RECORDS FOR THE TASK Block Start

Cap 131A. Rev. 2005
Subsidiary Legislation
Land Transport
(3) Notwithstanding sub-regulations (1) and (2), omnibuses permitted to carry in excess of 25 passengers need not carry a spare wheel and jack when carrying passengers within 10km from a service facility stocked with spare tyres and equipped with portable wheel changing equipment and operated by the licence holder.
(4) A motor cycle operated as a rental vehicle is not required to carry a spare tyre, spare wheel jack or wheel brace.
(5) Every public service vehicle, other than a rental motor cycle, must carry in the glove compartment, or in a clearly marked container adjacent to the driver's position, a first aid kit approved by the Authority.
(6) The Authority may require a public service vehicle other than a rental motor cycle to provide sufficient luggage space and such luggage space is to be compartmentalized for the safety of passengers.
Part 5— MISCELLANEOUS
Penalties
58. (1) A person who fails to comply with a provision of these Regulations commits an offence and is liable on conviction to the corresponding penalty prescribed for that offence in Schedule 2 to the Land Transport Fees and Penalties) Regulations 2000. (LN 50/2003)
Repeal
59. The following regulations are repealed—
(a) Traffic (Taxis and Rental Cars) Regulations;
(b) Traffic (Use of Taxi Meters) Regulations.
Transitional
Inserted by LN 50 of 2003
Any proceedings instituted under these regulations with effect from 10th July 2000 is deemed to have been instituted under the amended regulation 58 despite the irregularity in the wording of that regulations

RECORDS FOR THE TASK Block End
RECORDS FOR THE TASK Block Start

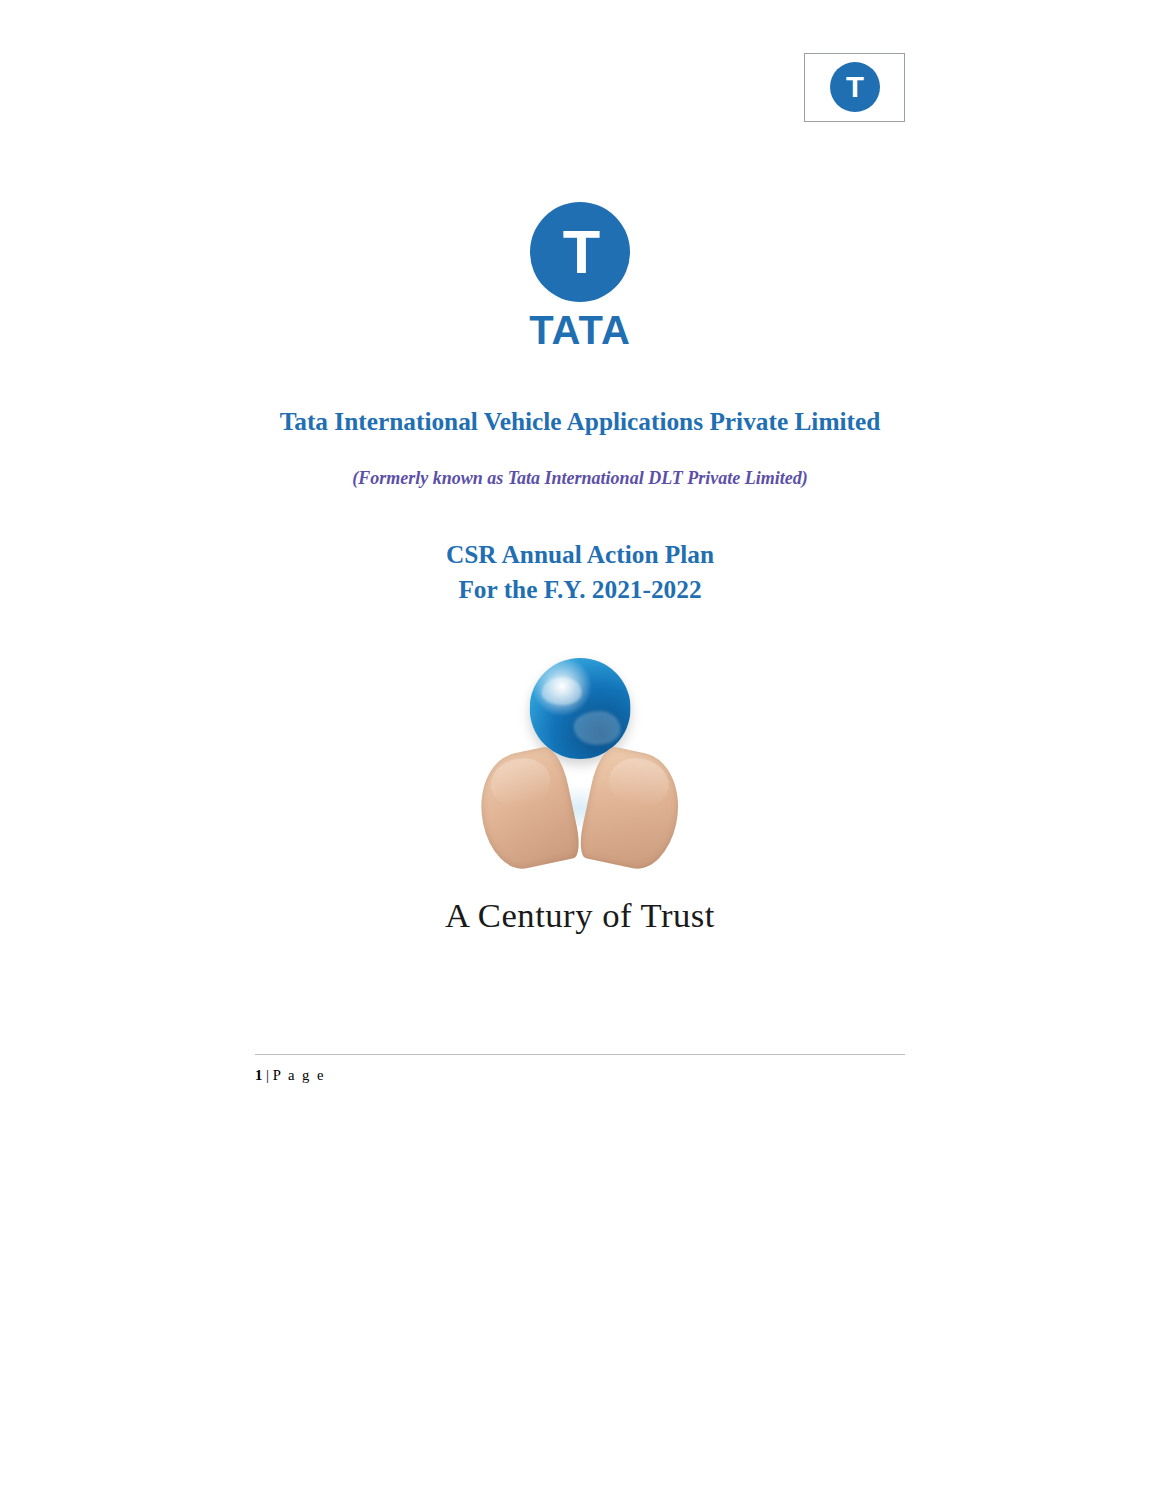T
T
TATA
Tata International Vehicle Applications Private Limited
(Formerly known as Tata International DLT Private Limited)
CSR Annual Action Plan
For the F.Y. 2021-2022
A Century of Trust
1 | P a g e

RECORDS FOR THE TASK Block End

### EXERCISE DIRECTIONS:
Task for the records above: copy every line in which the word "Traffic" occurs.

### TASK SOLUTION:
(a) Traffic (Taxis and Rental Cars) Regulations;
(b) Traffic (Use of Taxi Meters) Regulations.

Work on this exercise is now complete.